It’s not an excuse. No one can say, “Oh, I couldn’t help it. I have a sex addiction.” We all have choices at every moment of our lives and it is always possible to stop yourself from going after sex.
However, for some people, the patterns of pursuit of sex and/or love (there is love addiction, as well), are extremely unhealthy. Naming this pattern of behavior as an addiction, allows us to treat ourselves as other addicts are treated—with support groups such as Sex and Love Addicts Anonymous (SLAA).
Most people decide they are sex addicts when they’ve finally gotten caught. It is only at this moment, believe it or not, that they realize that they could lose everything because of this behavior. A lot of people are addicted to porn. Some masturbate continuously throughout the day. I think it’s pretty obvious how destructive this can be to their lives.
Others go to coffee shops and look at women until they find one who will look back at them. There are those who have a series of mistresses, and spend most of their time juggling all the things they’ve said to each, and trying to snatch bits of time to sneak away. It’s crazy.
Love addiction is related to sex addiction, but it doesn’t have to involve sex. It has its own conditions—usually where you use love in an unhealthy way to try to make yourself feel better. For women, this can be a series of bad relationships, where they let the men they are involved with run all over them. For both, it can be going from affair to affair, trying to get that high that comes from falling in love. It’s that old “is it infatuation or is it love” question, except the question doesn’t matter. You get high on one person, then you break up (this can happen in a couple of weeks), and then it’s off to the next. For me, each relationship took an average of a month.
They say that the high from falling in love is more intense than a heroin high. I believe it. Coming off that high is like tripping over the edge of a cliff and plummeting down the side of a mile high mountain into incredible darkness, hitting the bottom and rolling and rolling and hitting more and more rocks—far more than enough to kill you and yet, somehow, you still live. You’ll do anything to get that high again. Unless you just want to throw in the towel and do a real jump off a real cliff. Sometimes you feel both things at the same time. If this kind of pattern sounds a little familiar, you may not be surprised to find out that about half the people in the room have bipolar disorder.
Once they get caught, they usually get therapy, and the therapist will often suggest they join SLAA. Sometimes they find it on their own. Thereafter, it’s a standard 12-step program, except the addiction is different, and that requires some changes in order to be appropriate to the addiction.

* * * *

### Required work
1. List each behavior that the essay on sex and love addiction gives as an example of sex addiction.
2. Reproduce the essay on sex and love addiction word for word, from "Love addiction is" to "of a month.".
3. Carry on the essay on sex and love addiction from the point where it stops.

[Dataset entries]
* * * *

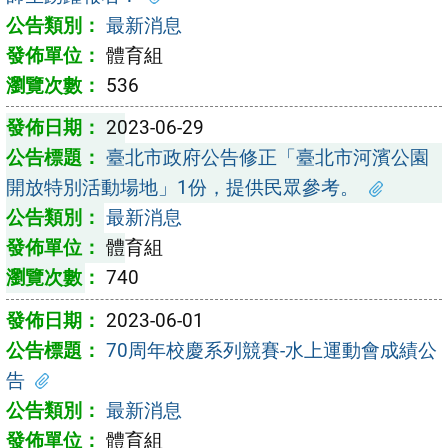
最新消息
體育組
536
2023-06-29
臺北市政府公告修正「臺北市河濱公園
開放特別活動場地」1份，提供民眾參考。
最新消息
體育組
740
2023-06-01
70周年校慶系列競賽-水上運動會成績公
告
最新消息
體育組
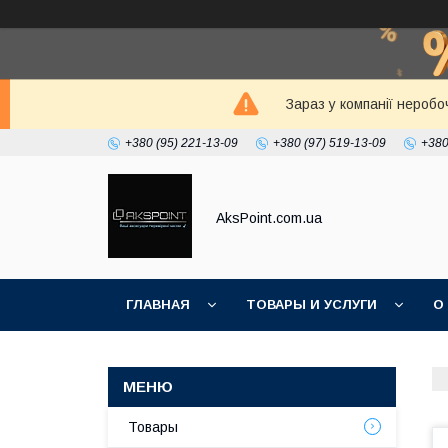
Зараз у компанії неробо
+380 (95) 221-13-09
+380 (97) 519-13-09
+380
AksPoint.com.ua
ГЛАВНАЯ
ТОВАРЫ И УСЛУГИ
О
Товары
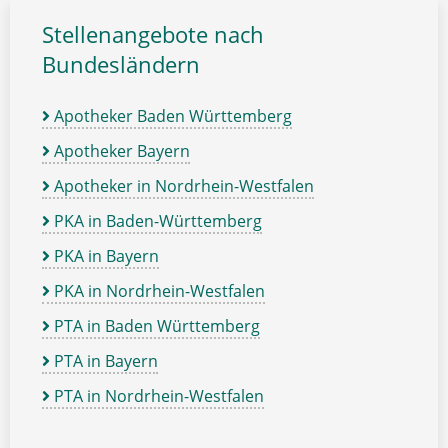
Stellenangebote nach
Bundesländern
Apotheker Baden Württemberg
Apotheker Bayern
Apotheker in Nordrhein-Westfalen
PKA in Baden-Württemberg
PKA in Bayern
PKA in Nordrhein-Westfalen
PTA in Baden Württemberg
PTA in Bayern
PTA in Nordrhein-Westfalen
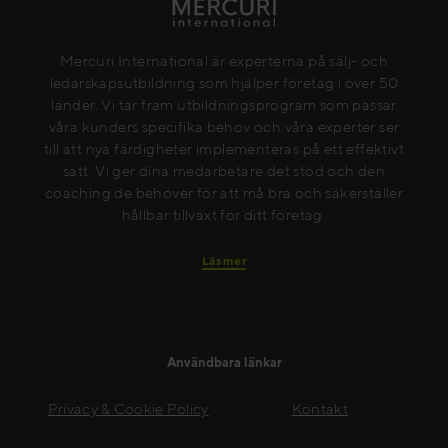
Mercuri International är experterna på sälj- och
ledarskapsutbildning som hjälper företag i över 50
länder. Vi tar fram utbildningsprogram som passar
våra kunders specifika behov och våra experter ser
till att nya färdigheter implementeras på ett effektivt
sätt. Vi ger dina medarbetare det stöd och den
coaching de behöver för att må bra och säkerställer
hållbar tillväxt för ditt företag.
Läs mer
Användbara länkar
Privacy & Cookie Policy
Kontakt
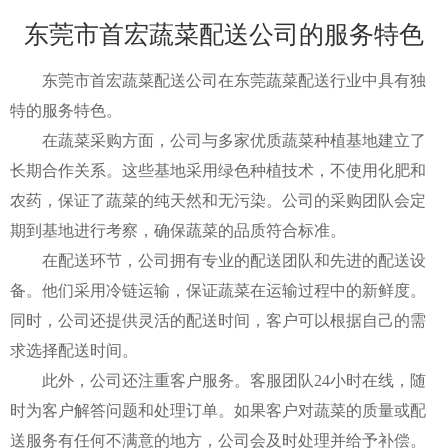
东莞市首宏蔬菜配送公司的服务特色
东莞市首宏蔬菜配送公司在东莞蔬菜配送行业中具有独
特的服务特色。
在蔬菜采购方面，公司与多家优质蔬菜种植基地建立了
长期合作关系。这些基地采用绿色种植技术，不使用化肥和
农药，保证了蔬菜的纯天然和无污染。公司的采购团队会定
期到基地进行考察，确保蔬菜的品质符合标准。
在配送环节，公司拥有专业的配送团队和先进的配送设
备。他们采用冷链运输，保证蔬菜在运输过程中的新鲜度。
同时，公司还提供灵活的配送时间，客户可以根据自己的需
求选择配送时间。
此外，公司还注重客户服务。客服团队24小时在线，随
时为客户解答问题和处理订单。如果客户对蔬菜的质量或配
送服务有任何不满意的地方，公司会及时处理并给予补偿。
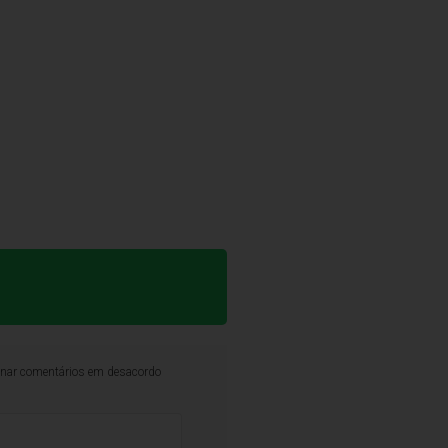
iminar comentários em desacordo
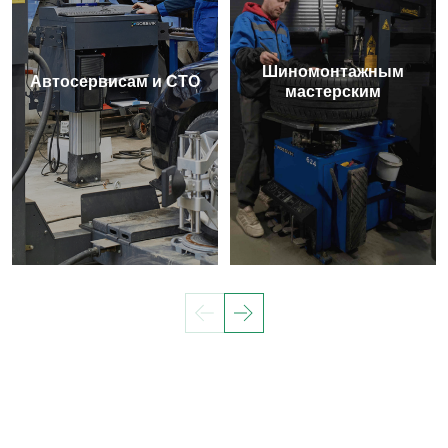
Шиномонтажным
Автосервисам и СТО
мастерским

* * * *

### Results for the exercise
1.
- Being addicted to porn
- Masturbating continuously throughout the day
- Going to coffee shops and looking at women until finding one who looks back
- Keeping a series of mistresses, juggling what has been said to each and sneaking away for bits of time

2.
Love addiction is related to sex addiction, but it doesn’t have to involve sex. It has its own conditions—usually where you use love in an unhealthy way to try to make yourself feel better. For women, this can be a series of bad relationships, where they let the men they are involved with run all over them. For both, it can be going from affair to affair, trying to get that high that comes from falling in love. It’s that old “is it infatuation or is it love” question, except the question doesn’t matter. You get high on one person, then you break up (this can happen in a couple of weeks), and then it’s off to the next. For me, each relationship took an average of a month.

3.
Eventually, after you’ve been going for a while, you might get to the point where you set a “bottom line.” That’s a behavior you want to stop. You are “sober” if you haven’t engaged in your bottom line behavior.
The reason people call it a sex addiction, is that, whether or not it is in the DSM IV, it gives us a model in order to stop ourselves from doing these destructive things. We had a choice all along. There is no excuse for cheating. Maybe we can explain it. But excuses or explanations are not the point. The point is cheating is destructive, no matter what led to it.
It may be the acting out of an underlying problem in the relationship. It might be an attempt to compensate for your failures throughout your life. It might be a manic phase. There are so many things that can lead to it.
In my opinion, what matters after someone cheats is what they do to try to change their behavior. Their significant other may or may not want to maintain the relationship. Often they will make participation in SLAA a condition of keeping the relationship going.
What each couple does in these situations is up to them. You’d be surprised at how many don’t break up marriages as a result of cheating. At least, not without trying to fix things first. The fixes usually don’t work, but they do sometimes, so you never know which couples will fix it.
Most people clearly don’t understand the idea of sex addiction because they see it as an excuse. That can’t be helped. Sex addicts aren’t exactly clamoring to come forward and talk about what is going on. In fact, they want to keep things private not just because of shame, but also because of privacy concerns.
I think sex addiction is a useful concept. It provides a treatment model. It is annoying that people don’t understand it, but it is understandable that they don’t. Ya’ll can argue all you want about whether it’s a real thing or not. It doesn’t matter. Sincere people are still using it to make an effort to stop the destruction in their lives that is caused by their sexual “acting out.”